A long, ideal solenoid has a diameter d=12cm and n=1200turns/meter carrying current I=20A. If the current is lowered at 4.33amp/s to zero, what is the magnitude of the induced electric field in V/m at a position 8.2cm from the solenoid's axis
To determine the magnitude of the induced electric field at a position 8.2 cm from the solenoid's axis, we can use Faraday's law of electromagnetic induction. This law states that the rate of change of magnetic flux through a closed loop is proportional to the induced electromotive force (emf) in that loop.
The magnetic flux density (B) inside a long solenoid can be approximated by B = μ₀ * n * I, where μ₀ is the permeability of free space, n is the number of turns per meter, and I is the current flowing through the solenoid.
The magnetic flux (Φ) through a circular area perpendicular to the solenoid's axis is given by Φ = B * A, where A is the area of the circle.
The induced emf (ε) can be calculated using Faraday's law as ε = -dΦ/dt, where dt is the change in time.
The induced electric field (E) at a distance r from the solenoid's axis is related to the induced emf by ε = -dΦ/dt = E * 2πr, assuming a circular loop.

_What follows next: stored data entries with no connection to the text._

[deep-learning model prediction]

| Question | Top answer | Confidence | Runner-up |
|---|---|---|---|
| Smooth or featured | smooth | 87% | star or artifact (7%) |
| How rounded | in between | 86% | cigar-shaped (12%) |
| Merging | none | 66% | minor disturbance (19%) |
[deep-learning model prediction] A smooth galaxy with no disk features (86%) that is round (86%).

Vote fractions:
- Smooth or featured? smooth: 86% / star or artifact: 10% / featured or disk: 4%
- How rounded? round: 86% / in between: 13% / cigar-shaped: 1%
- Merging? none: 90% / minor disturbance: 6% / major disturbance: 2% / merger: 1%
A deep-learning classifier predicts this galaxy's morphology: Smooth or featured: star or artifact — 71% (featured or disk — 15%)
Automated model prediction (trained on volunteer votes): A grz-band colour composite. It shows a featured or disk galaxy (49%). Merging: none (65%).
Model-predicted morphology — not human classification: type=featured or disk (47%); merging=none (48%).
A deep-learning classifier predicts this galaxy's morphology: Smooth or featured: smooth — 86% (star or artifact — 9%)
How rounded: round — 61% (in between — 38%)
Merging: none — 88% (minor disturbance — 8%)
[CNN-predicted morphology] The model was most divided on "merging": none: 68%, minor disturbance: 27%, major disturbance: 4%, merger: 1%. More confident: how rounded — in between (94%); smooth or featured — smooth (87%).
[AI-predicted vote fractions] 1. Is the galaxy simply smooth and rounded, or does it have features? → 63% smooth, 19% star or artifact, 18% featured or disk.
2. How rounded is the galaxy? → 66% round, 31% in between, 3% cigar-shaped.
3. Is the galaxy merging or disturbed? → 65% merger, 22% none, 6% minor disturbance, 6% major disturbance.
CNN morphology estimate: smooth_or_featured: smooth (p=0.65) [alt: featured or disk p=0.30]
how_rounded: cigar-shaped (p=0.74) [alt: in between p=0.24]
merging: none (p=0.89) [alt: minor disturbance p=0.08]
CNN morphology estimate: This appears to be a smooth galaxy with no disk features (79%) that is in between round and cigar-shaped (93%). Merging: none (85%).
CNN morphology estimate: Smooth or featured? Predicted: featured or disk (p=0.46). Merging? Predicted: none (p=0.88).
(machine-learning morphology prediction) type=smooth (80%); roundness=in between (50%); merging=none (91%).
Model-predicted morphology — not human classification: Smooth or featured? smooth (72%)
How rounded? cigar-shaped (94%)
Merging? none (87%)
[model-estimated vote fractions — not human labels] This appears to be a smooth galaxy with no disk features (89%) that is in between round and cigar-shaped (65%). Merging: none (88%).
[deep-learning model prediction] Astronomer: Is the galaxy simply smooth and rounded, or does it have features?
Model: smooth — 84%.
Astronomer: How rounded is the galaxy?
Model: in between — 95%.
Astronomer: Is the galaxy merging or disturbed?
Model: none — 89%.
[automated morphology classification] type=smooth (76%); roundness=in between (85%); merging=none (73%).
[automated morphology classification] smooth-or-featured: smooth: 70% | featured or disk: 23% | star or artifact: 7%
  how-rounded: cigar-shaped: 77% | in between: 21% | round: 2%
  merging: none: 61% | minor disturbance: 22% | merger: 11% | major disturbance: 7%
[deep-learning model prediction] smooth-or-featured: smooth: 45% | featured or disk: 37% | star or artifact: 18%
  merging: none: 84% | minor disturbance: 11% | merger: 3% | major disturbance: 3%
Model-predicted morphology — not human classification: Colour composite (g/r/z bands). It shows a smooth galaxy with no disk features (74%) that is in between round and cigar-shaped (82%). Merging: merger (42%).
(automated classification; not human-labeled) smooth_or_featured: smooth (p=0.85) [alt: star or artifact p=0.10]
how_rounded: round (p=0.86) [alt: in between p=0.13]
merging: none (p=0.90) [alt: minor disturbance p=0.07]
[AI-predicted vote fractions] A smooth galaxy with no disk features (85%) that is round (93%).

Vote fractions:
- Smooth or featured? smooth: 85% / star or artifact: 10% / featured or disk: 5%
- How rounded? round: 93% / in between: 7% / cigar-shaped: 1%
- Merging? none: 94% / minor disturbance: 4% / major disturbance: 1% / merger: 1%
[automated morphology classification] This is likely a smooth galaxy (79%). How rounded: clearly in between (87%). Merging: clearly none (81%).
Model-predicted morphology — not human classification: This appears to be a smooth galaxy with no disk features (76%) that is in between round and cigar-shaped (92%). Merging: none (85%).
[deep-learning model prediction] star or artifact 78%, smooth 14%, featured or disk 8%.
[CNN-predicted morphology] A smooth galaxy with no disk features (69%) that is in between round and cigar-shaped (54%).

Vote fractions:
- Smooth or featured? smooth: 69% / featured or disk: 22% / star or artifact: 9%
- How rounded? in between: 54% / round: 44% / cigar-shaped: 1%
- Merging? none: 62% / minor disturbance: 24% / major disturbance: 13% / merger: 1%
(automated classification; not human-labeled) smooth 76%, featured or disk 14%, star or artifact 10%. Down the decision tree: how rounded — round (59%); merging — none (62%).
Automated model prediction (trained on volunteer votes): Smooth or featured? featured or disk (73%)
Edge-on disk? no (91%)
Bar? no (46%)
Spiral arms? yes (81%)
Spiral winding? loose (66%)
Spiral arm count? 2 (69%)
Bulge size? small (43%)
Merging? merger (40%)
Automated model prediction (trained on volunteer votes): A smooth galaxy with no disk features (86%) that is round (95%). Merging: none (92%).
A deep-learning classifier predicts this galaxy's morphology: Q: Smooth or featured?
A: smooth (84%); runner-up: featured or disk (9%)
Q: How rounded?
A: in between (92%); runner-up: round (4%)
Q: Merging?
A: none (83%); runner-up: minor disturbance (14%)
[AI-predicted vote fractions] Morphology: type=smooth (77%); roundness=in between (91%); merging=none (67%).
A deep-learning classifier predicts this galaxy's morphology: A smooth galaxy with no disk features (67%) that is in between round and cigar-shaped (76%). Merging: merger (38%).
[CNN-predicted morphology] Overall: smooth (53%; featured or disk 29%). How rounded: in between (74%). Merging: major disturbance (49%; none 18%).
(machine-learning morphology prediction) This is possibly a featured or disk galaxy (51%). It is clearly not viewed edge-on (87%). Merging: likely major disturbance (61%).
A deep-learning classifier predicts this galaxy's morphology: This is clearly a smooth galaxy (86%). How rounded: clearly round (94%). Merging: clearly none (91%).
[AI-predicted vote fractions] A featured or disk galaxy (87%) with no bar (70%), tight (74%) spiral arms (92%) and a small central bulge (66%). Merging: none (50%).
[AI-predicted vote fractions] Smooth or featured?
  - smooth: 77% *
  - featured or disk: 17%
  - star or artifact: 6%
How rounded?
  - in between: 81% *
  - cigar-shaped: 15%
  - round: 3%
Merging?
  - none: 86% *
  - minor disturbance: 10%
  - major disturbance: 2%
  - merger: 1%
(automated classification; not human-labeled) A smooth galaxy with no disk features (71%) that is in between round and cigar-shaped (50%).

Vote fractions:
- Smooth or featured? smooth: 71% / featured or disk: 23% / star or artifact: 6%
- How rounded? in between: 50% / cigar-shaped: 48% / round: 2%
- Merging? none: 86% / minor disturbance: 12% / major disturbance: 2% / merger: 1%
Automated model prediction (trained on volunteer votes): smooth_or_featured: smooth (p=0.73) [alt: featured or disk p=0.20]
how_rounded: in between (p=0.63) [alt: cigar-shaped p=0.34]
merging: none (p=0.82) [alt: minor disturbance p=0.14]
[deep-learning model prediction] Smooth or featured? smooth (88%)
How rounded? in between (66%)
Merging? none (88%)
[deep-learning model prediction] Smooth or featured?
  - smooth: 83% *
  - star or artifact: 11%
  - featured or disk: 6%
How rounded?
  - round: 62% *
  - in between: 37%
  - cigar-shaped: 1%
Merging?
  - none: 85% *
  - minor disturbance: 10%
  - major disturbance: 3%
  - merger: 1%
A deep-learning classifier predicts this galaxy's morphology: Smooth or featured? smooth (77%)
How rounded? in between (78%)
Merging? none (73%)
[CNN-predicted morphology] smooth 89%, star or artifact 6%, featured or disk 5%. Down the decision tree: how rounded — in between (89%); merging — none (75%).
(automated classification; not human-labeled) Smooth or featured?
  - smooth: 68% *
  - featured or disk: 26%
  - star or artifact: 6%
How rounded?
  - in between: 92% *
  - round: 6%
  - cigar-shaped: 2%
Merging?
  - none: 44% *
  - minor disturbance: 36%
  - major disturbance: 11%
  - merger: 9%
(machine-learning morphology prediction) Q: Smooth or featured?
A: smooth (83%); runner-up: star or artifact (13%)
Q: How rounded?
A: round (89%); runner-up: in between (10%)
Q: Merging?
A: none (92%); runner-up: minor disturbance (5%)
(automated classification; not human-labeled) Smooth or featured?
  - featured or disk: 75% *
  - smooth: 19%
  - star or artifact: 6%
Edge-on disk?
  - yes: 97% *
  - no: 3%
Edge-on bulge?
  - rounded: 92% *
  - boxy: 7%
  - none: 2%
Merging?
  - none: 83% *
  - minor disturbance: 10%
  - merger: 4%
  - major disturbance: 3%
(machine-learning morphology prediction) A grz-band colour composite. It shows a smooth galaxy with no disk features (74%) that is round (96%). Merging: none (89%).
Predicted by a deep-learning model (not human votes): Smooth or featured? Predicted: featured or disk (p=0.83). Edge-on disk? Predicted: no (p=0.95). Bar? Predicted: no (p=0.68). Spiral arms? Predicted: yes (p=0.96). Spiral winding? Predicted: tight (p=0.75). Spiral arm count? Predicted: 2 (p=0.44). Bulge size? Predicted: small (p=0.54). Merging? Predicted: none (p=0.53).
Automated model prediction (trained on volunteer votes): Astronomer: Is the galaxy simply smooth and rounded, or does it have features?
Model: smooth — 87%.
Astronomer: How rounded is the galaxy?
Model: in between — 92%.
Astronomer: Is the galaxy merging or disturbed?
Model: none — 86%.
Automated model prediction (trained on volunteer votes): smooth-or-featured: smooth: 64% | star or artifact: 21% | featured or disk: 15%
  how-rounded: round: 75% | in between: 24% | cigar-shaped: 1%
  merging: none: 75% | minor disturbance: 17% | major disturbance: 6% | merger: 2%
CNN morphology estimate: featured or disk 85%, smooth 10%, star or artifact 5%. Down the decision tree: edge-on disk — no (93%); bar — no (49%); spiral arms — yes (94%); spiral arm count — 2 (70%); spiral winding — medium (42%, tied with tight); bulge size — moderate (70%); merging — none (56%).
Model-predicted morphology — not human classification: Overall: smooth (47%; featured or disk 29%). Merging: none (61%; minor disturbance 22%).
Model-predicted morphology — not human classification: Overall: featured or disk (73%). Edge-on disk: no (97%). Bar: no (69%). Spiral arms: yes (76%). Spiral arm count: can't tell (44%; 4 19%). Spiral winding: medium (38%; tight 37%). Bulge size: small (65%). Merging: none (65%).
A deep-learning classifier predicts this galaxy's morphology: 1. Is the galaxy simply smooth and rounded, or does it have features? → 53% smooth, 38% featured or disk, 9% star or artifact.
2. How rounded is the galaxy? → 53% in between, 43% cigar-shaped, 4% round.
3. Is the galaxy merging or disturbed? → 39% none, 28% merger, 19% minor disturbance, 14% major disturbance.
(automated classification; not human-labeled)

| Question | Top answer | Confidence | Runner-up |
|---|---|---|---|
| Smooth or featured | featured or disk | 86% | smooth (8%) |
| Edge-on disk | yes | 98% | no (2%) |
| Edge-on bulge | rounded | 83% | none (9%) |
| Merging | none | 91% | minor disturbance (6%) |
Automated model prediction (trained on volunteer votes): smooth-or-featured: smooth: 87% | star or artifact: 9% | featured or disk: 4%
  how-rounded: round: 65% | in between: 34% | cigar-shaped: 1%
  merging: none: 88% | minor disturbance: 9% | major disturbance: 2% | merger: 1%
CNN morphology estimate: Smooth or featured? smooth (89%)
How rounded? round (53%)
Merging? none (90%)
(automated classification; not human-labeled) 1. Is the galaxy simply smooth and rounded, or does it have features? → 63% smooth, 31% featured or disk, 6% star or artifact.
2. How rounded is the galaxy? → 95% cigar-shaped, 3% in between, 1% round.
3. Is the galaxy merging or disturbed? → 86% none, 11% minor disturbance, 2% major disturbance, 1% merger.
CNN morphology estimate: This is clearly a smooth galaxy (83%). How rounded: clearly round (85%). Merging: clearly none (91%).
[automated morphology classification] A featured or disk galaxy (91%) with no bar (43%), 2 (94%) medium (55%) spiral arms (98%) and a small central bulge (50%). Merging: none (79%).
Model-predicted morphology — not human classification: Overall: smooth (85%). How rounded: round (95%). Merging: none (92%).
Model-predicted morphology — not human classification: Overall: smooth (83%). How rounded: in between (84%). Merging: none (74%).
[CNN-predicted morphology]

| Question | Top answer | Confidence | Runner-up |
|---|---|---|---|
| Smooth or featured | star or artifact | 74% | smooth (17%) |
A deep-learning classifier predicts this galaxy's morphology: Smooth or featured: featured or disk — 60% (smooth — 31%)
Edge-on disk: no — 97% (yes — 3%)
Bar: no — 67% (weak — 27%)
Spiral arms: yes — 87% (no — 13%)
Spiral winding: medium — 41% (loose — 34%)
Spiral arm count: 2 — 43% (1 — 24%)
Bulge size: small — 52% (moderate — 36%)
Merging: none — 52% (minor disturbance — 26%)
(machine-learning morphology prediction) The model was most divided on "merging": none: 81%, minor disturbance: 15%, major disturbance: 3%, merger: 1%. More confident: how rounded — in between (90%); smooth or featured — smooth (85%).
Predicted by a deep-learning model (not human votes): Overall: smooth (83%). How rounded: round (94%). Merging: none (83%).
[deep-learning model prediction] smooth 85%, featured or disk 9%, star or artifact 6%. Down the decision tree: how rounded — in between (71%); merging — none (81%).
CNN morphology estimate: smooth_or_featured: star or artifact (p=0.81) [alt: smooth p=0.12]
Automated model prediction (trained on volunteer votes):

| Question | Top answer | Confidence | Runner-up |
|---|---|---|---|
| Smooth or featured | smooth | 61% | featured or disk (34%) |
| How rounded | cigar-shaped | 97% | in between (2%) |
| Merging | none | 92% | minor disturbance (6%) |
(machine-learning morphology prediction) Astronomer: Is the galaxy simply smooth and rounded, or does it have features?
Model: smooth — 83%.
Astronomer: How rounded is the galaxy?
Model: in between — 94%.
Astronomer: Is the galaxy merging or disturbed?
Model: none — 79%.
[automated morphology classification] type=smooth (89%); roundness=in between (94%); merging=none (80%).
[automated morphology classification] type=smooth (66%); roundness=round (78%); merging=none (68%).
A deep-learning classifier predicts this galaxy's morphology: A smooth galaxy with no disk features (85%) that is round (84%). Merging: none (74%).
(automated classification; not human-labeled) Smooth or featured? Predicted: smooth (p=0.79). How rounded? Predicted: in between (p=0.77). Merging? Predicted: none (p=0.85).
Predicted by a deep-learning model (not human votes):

To find the magnitude of the induced electric field, we need to find the value of ε and divide it by 2πr.
Given:
- Diameter of the solenoid, d = 12 cm, which gives a radius r = 6 cm = 0.06 m
- Number of turns per meter, n = 1200 turns/m
- Initial current, I = 20 A
- Rate of current change, di/dt = -4.33 A/s
- Distance from the solenoid's axis, r = 8.2 cm = 0.082 m
Now, we are ready to calculate the magnitude of the induced electric field:
1. Calculate the magnetic flux density inside the solenoid:
B = μ₀ * n * I
2. Calculate the change in magnetic flux through the circular loop:
dΦ = B * A
A = π * r²
3. Calculate the rate of change of magnetic flux:
dΦ/dt = dΦ / dt
4. Calculate the induced electromotive force:
ε = - dΦ/dt
5. Finally, calculate the magnitude of the induced electric field:
E = ε / (2πr)
By following these steps and plugging in the given values, you can find the magnitude of the induced electric field at a position 8.2 cm from the solenoid's axis.